For questions relating to meeting patients’ individual needs, such as getting help to clean themselves, help to eat their meals, enough to drink and their pain being controlled, results are generally unchanged, remaining consistent compared with 2021 while still down from 2020.
Hospital waiting times remain a challenging part of people’s experiences of care. While elective patients are generally positive about their experience of how long they had to wait before being admitted to hospital, more people felt that had to wait too long. Although half of elective patients reported no change to their health while waiting for admission, around four in 10 felt their health worsened.
Interactions with staff
- Most people (72% for doctors and 73% for nurses) said they ‘always’ got answers to their questions they could understand, although this has decreased for both doctors (73% in 2021) and nurses (74% in 2021)
- 81% and 79% of respondents said they ‘always’ had confidence and trust in doctors and nurses respectively, remaining unchanged from 2021
- 82% of respondents felt they were treated with dignity and respect; consistent compared with 2021
Meeting individual needs
- 70% of respondents reported ‘always’ getting help to wash or keep themselves clean
- 75% of respondents said they were ‘always’ offered food that met any dietary needs or requirements they had, which is a small but significant increase from 74% in 2021
- 91% said they got enough to drink during their time in hospital, which is consistent with 2021
Involvement in care
- When asked about being included in conversations, 74% said doctors ‘always’ included them and 75% said this for nurses, compared with 73% and 75% respectively in 2021
Key areas for improvement
Waiting times and staffing levels
- 22% of elective patients said they would like to have been admitted ‘a bit sooner’ and 17% ‘a lot sooner’ (compared with 20% and 16% respectively in 2021), while 61% said they ‘did not mind waiting as long as they did’, compared with 65% in 2021
- 41% of elective patients said their health deteriorated while waiting to be admitted to hospital, though 51% said their health remained the same
- 18% of respondents felt they had to wait ‘far too long’ to get to a bed on a ward after admission, which has increased significantly compared to 2021 (15%) and 2020 (8%), representing a 10-percentage point increase over 2 years
- 52% of respondents thought there were ‘always’ enough nurses on duty to care for them in hospital, compared to 55% in 2021 and 62% in 2020
Patient discharge from hospital
- 38% of respondents said they were involved ‘a great deal’ in decisions about their discharge (unchanged from 2021), while 25% said they had little to no involvement (17% said they were ‘not very much’ involved and 8% said they were ‘not at all’ involved)
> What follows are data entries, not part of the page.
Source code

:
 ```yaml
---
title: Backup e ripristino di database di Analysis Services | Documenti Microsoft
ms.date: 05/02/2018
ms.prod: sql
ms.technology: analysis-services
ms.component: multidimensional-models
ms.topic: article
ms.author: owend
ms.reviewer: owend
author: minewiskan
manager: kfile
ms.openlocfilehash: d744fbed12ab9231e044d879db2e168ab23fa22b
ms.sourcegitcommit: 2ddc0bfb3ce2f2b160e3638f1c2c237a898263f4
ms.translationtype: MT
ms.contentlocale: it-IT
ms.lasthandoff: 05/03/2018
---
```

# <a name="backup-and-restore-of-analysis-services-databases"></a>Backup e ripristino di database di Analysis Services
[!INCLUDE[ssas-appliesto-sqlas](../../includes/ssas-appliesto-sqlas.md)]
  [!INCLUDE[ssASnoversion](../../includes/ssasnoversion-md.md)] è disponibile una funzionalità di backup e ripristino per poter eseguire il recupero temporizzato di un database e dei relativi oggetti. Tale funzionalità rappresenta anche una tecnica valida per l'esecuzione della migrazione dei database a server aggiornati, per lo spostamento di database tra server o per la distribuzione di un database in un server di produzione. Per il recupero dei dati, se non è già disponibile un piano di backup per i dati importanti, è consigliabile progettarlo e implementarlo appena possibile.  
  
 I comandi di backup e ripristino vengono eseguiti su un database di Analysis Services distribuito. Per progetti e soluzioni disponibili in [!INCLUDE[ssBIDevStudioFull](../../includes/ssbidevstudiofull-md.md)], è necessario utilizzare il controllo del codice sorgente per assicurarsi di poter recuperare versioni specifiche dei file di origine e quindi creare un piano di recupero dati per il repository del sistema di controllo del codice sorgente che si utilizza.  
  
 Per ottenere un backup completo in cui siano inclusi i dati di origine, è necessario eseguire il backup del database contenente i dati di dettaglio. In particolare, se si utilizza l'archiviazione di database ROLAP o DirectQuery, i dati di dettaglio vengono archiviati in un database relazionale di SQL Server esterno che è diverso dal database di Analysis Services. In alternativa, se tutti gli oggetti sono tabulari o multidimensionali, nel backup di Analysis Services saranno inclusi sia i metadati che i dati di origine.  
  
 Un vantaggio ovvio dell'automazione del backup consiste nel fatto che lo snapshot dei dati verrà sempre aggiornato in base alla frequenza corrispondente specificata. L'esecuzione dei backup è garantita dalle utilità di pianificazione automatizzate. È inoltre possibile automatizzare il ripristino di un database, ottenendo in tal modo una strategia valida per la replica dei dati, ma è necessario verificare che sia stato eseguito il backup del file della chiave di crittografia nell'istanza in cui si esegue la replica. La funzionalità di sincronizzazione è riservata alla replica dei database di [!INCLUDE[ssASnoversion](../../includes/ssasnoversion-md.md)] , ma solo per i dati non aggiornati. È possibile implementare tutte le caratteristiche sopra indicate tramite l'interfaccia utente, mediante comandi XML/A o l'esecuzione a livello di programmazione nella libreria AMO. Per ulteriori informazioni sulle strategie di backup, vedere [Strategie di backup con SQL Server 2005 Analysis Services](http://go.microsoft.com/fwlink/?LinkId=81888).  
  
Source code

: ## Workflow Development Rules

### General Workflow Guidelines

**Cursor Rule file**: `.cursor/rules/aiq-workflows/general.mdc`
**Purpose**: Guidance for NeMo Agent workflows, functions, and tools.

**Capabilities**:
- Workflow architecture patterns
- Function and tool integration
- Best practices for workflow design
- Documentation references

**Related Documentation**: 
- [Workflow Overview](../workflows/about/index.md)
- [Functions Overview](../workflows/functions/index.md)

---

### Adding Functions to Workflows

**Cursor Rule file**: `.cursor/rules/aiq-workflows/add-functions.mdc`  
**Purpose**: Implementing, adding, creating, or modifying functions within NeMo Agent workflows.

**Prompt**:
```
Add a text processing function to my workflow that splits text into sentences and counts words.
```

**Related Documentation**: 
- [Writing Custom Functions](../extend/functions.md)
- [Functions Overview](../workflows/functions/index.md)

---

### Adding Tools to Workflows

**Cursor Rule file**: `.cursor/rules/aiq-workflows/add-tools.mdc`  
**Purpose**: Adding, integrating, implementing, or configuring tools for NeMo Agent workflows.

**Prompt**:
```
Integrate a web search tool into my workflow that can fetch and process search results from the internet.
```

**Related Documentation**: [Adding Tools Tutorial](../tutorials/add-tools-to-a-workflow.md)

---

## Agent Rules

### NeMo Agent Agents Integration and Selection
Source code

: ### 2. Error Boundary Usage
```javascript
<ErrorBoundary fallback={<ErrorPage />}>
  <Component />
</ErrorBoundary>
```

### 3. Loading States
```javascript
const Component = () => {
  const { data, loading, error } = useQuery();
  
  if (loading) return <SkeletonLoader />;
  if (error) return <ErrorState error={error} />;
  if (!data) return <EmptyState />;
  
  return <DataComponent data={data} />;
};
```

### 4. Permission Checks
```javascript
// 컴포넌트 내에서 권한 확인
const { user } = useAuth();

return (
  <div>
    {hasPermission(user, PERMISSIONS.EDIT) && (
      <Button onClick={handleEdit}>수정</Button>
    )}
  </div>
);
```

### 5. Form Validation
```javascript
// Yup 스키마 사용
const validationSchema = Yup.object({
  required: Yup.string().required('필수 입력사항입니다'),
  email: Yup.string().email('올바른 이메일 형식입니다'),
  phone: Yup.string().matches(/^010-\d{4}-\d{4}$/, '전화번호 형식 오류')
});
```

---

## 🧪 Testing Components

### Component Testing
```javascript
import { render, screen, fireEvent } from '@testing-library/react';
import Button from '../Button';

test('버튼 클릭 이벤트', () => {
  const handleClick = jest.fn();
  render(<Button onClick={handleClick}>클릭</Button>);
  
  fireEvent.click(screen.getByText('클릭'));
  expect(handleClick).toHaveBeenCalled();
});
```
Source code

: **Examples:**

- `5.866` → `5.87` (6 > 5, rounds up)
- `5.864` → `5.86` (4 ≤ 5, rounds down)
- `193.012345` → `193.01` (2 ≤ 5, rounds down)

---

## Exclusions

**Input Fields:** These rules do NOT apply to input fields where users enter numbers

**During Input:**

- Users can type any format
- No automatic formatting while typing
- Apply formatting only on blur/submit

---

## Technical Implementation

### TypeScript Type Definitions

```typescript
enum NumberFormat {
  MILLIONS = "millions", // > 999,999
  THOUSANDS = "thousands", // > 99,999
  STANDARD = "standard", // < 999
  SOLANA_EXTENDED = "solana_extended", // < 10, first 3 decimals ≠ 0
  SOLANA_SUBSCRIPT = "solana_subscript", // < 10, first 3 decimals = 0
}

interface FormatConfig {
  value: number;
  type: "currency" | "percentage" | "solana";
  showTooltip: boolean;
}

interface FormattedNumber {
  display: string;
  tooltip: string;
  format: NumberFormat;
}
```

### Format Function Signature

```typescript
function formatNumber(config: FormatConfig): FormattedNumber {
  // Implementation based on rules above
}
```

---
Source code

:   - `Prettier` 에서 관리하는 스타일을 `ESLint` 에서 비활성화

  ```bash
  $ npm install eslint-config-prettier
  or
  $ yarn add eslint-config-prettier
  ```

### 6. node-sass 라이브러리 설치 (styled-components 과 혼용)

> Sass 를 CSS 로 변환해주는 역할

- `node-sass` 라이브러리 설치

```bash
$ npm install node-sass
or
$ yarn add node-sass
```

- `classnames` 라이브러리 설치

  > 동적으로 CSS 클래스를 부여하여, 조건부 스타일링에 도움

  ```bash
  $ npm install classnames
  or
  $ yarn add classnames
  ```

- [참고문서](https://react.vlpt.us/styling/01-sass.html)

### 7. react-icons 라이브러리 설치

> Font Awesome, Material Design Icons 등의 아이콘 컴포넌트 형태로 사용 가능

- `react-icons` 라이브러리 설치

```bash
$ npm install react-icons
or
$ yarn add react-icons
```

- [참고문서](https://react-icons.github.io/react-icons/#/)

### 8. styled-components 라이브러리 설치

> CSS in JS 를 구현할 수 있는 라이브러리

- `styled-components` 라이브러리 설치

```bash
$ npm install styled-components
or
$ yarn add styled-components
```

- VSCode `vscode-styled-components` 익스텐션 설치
- 48% of respondents said they were given enough notice about when they were going to leave hospital, compared to 50% in 2021
- 45% of respondents ‘definitely’ knew what would happen next with their care after leaving hospital, remaining consistent with 2021
- 50% of respondents rated their overall experience of inpatient care as a 9 or 10 (where 10 is a very good experience) compared with 52% in 2021. 4% of respondents reported a very poor experience overall with scores of 0 or 1, which remains unchanged since 2021
How experience varies for different groups of people
People admitted for emergency care and those who were considered frail reported poorer than average experiences for all the questions we explored in the survey.
People aged 16 to 50, those who stayed in hospital for two nights or more, and those who reported having Dementia or Alzheimer’s consistently reported poorer experiences of inpatient care.
Respondents with a neurological condition reported poorer experiences for more than half of the questions.
In contrast, older people, people who were in hospital for an elective admission, those who stayed in hospital for only one night, and those considered less frail generally reported better experiences.
Results for NHS trusts
Each trust has been provided with a benchmark report, which provides: detail of the survey methodology, headline results, the trust score for each evaluative question, banding for how a trust score compares with all other trusts. The reports also provide results at hospital site where data is available.
How will results be used?
We will use the results from the survey to build an understanding of the risk and quality of services and those who organise care across an area. Where survey findings provide evidence of a change to the level of risk or quality in a service, provider or system, we use the results alongside other sources of people’s experience data to inform targeted assessment activities.
Trusts, and those who commission services, use the results to identify and make the changes they need to improve the experience of people who use their services.
NHS England and the Department for Health and Social Care
Information collected nationally in a consistent way is essential to support public and Parliamentary accountability. The results are used by NHS England and the Department of Health and Social Care for performance assessment, improvement and regulatory purposes.